GNV
Le Gaz Naturel Véhicule est du méthane, un gaz deux fois plus léger que l'air. C'est un inconvénient car il doit absolument être compressé pour être stocké, mais c'est aussi un avantage en terme de sécurité puisqu'en cas de fuite il se diffuse très rapidement dans l'atmosphère.
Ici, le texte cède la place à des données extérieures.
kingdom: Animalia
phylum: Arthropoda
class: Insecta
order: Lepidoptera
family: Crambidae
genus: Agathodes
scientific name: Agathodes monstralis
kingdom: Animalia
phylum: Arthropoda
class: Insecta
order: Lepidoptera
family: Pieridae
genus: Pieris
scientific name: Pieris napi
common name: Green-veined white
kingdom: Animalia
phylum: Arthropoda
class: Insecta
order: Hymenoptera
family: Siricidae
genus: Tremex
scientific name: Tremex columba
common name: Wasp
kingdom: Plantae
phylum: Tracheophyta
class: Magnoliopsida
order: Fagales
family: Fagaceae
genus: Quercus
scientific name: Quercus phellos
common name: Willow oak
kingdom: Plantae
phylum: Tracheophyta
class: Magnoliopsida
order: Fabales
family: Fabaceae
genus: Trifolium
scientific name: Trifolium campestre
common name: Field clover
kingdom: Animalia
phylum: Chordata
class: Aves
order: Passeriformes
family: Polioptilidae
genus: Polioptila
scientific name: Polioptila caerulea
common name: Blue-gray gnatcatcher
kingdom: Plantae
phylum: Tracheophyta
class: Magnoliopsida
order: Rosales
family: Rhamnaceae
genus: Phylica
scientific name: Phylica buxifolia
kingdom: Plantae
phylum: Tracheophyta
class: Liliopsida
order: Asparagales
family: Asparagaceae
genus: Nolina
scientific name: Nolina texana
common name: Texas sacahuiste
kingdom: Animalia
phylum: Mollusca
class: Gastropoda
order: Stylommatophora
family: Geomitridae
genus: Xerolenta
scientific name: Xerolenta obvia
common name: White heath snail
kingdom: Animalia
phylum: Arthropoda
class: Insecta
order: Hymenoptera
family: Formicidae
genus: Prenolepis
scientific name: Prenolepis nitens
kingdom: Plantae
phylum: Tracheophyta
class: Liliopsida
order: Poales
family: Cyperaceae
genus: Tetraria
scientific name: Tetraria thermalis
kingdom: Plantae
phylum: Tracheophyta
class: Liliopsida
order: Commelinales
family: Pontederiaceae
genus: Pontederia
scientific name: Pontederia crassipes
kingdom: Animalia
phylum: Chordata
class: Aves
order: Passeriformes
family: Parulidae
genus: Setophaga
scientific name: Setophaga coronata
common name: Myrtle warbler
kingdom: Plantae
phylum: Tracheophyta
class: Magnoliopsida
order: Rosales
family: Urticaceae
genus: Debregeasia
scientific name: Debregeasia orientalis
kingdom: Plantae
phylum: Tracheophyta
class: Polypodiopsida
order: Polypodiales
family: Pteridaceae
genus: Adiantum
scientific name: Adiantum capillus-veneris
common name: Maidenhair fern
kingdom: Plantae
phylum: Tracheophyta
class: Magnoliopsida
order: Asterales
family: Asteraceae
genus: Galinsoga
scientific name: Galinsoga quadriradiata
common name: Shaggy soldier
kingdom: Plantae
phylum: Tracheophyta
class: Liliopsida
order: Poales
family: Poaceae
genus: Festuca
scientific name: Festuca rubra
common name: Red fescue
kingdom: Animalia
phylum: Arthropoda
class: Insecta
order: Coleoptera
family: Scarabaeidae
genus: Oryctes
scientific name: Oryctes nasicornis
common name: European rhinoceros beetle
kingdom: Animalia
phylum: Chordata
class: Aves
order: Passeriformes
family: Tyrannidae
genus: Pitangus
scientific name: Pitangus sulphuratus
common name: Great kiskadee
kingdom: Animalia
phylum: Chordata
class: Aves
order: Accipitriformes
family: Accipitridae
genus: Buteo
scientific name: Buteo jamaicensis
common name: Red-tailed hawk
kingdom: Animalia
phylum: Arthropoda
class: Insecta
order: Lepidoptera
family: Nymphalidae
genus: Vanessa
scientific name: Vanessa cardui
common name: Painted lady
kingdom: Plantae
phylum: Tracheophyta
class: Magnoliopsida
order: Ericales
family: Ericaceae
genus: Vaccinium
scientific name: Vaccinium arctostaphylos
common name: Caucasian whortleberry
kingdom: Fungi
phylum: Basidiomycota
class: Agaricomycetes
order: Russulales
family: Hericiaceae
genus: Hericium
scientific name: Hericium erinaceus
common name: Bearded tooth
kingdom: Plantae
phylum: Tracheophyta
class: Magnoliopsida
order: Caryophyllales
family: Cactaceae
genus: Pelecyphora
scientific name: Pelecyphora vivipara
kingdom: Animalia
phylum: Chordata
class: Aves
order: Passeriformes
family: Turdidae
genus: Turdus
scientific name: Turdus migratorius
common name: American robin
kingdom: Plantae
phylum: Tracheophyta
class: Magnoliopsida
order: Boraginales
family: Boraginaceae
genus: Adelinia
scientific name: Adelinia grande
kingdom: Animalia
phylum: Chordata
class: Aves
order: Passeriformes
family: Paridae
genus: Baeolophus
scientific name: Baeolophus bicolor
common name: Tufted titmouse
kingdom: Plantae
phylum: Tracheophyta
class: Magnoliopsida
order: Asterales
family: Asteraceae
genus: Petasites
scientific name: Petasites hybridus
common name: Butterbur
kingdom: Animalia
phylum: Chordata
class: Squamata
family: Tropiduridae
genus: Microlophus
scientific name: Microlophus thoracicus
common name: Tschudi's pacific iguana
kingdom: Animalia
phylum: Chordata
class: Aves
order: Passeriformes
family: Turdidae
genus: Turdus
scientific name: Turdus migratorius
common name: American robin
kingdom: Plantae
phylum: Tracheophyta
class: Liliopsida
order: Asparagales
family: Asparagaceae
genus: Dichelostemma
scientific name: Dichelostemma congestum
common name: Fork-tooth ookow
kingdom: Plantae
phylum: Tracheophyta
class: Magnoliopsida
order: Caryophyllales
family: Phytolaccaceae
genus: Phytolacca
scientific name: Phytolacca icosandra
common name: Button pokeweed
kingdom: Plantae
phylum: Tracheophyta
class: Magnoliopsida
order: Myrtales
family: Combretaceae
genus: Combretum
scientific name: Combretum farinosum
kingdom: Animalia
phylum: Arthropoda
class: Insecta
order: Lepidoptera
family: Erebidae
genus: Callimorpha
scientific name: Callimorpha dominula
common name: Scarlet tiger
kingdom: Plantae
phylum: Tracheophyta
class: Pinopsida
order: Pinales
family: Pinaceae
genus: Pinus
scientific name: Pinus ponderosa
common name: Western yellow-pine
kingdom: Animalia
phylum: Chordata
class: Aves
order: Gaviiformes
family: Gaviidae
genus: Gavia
Comme dans le cas du GPL-c, l'utilisation du GNV requiert l'installation d'un second réservoir dans le véhicule. Le GNV est stocké sous 200 bars dans des réservoirs obligatoirement cylindriques qui peuvent être en acier, en aluminium ou en composite et doivent être capables de supporter au moins 600 bars pour des raisons de sécurité. De nombreuses recherches sont en cours pour améliorer l'embarquement du GNV : on ajoute aux réservoirs des charbons actifs sur lesquels s'adsorbent plus de molécules de gaz. On arrive ainsi à réduire la pression de stockage à seulement quelques dizaines de bar, ce qui présente plusieurs avantages : coût de compression plus faible, réservoirs plus simples et de forme libre (donc plus faciles à placer à l'intérieur du véhicule)...
Le GNV a un indice d'octane très élevé, ce qui permet au moteur d'atteindre des conditions de pression très sévères et d'obtenir de bonnes performances, ce qui compense la perte de puissance due à l'injection gazeuse et permet d'obtenir des performances équivalentes en GNV et en essence.
Par contre, le GNV améliore la souplesse de la conduite et supprime les problèmes de fonctionnement à chaud et à froid.
En terme de pollution, le GNV a aussi beaucoup d'avantages. Ses polluants présents à l'échappement sont deux fois moins nocifs pour l'ozone que ceux de l'essence ; leur contribution à l'effet de serre est inférieure de 25 %. On y retrouve principalement du CH4, qui, selon certaines normes n'est pas considéré comme un polluant (mais qui se traite très difficilement par les pots catalytiques).
Une adaptation simple (sans modification du moteur) d'un véhicule essence permet de diviser par deux les émissions de l'ensemble des polluants. Une utilisation optimisée pour le GNV permet d'atteindre des niveaux encore bien plus faibles.
Ces conséquences sont avantageuses sur le plan local, sur le plan régional et pour l'effet de serre.
Les autobus équipés de GNV ont des performances qui tendent à s'approcher de celles des autobus Diesel et en même temps, l'utilisation du GNV permet de réduire beaucoup d'autres défauts : bruit du moteur, dégagement d'odeurs, de fumées noires...
Les inconvénients du GNV sont équivalents à ceux du GPL-c : faible autonomie du véhicule et difficultés d'approvisionnement.
L'utilisation de GNV pourrait, comme pour le GPL-c, couvrir des utilisations spécifiques : transport en commun, taxis, flottes d'entreprise et une faible partie du parc automobile privé. Les réserves mondiales en gaz naturel sont très grandes, ce qui est un gros avantage par rapport au GPL-c. Aujourd'hui il est assez courant en Italie, Argentine et Nouvelle-Zélande. En France, il n'existe quasiment pas de station-service où l'on peut se ravitailler en GNV.